> [Task goal]: Without including any picture, transcribe the entries below word for word.

*** Opening Data ***

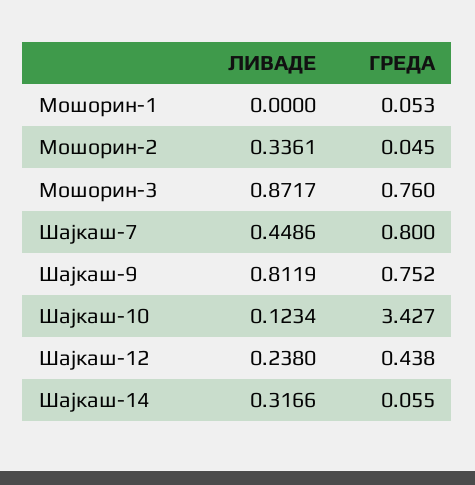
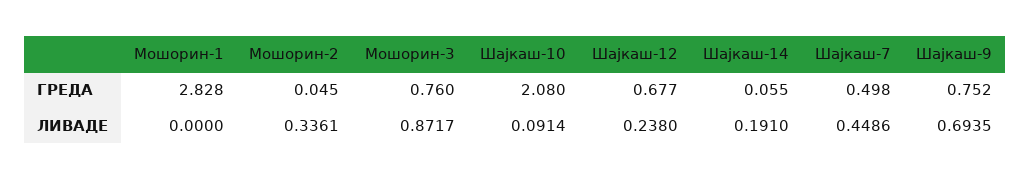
  {
    "ЛИВАДЕ": {
      "Мошорин-1": 0,
      "Мошорин-2": 0.3361,
      "Мошорин-3": 0.8717,
      "Шајкаш-7": 0.4486,
-     "Шајкаш-9": 0.8119,
+     "Шајкаш-9": 0.6935,
-     "Шајкаш-10": 0.1234,
+     "Шајкаш-10": 0.0914,
      "Шајкаш-12": 0.238,
-     "Шајкаш-14": 0.3166
+     "Шајкаш-14": 0.191
    },
    "ГРЕДА": {
-     "Мошорин-1": 0.053,
+     "Мошорин-1": 2.828,
      "Мошорин-2": 0.045,
      "Мошорин-3": 0.76,
-     "Шајкаш-7": 0.8,
+     "Шајкаш-7": 0.498,
      "Шајкаш-9": 0.752,
-     "Шајкаш-10": 3.427,
+     "Шајкаш-10": 2.08,
-     "Шајкаш-12": 0.438,
+     "Шајкаш-12": 0.677,
      "Шајкаш-14": 0.055
    }
  }

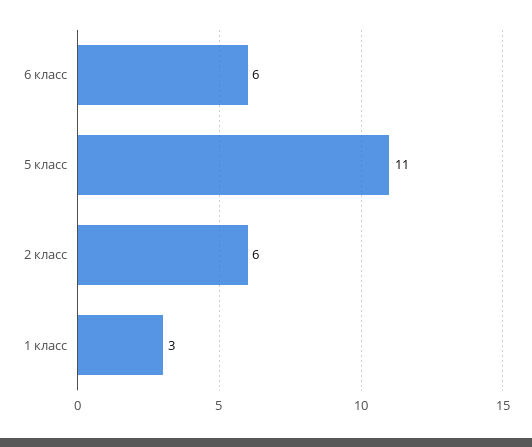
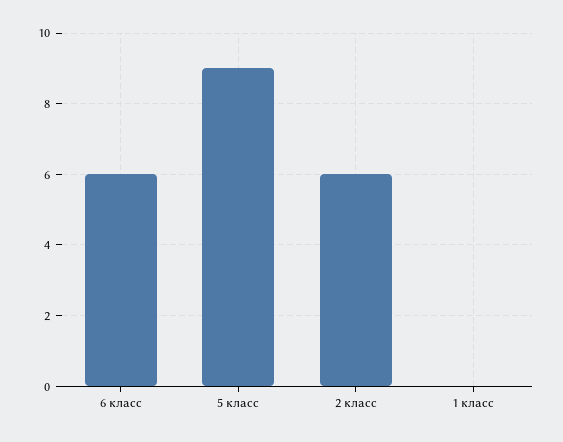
  {
    "6 класс": 6,
-   "5 класс": 11,
+   "5 класс": 9,
    "2 класс": 6,
-   "1 класс": 3
+   "1 класс": 0
  }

*** Closing Data ***

> [Answer to this exercise]:
  {
    "ЛИВАДЕ": {
      "Мошорин-1": 0,
      "Мошорин-2": 0.3361,
      "Мошорин-3": 0.8717,
      "Шајкаш-7": 0.4486,
-     "Шајкаш-9": 0.8119,
+     "Шајкаш-9": 0.6935,
-     "Шајкаш-10": 0.1234,
+     "Шајкаш-10": 0.0914,
      "Шајкаш-12": 0.238,
-     "Шајкаш-14": 0.3166
+     "Шајкаш-14": 0.191
    },
    "ГРЕДА": {
-     "Мошорин-1": 0.053,
+     "Мошорин-1": 2.828,
      "Мошорин-2": 0.045,
      "Мошорин-3": 0.76,
-     "Шајкаш-7": 0.8,
+     "Шајкаш-7": 0.498,
      "Шајкаш-9": 0.752,
-     "Шајкаш-10": 3.427,
+     "Шајкаш-10": 2.08,
-     "Шајкаш-12": 0.438,
+     "Шајкаш-12": 0.677,
      "Шајкаш-14": 0.055
    }
  }

  {
    "6 класс": 6,
-   "5 класс": 11,
+   "5 класс": 9,
    "2 класс": 6,
-   "1 класс": 3
+   "1 класс": 0
  }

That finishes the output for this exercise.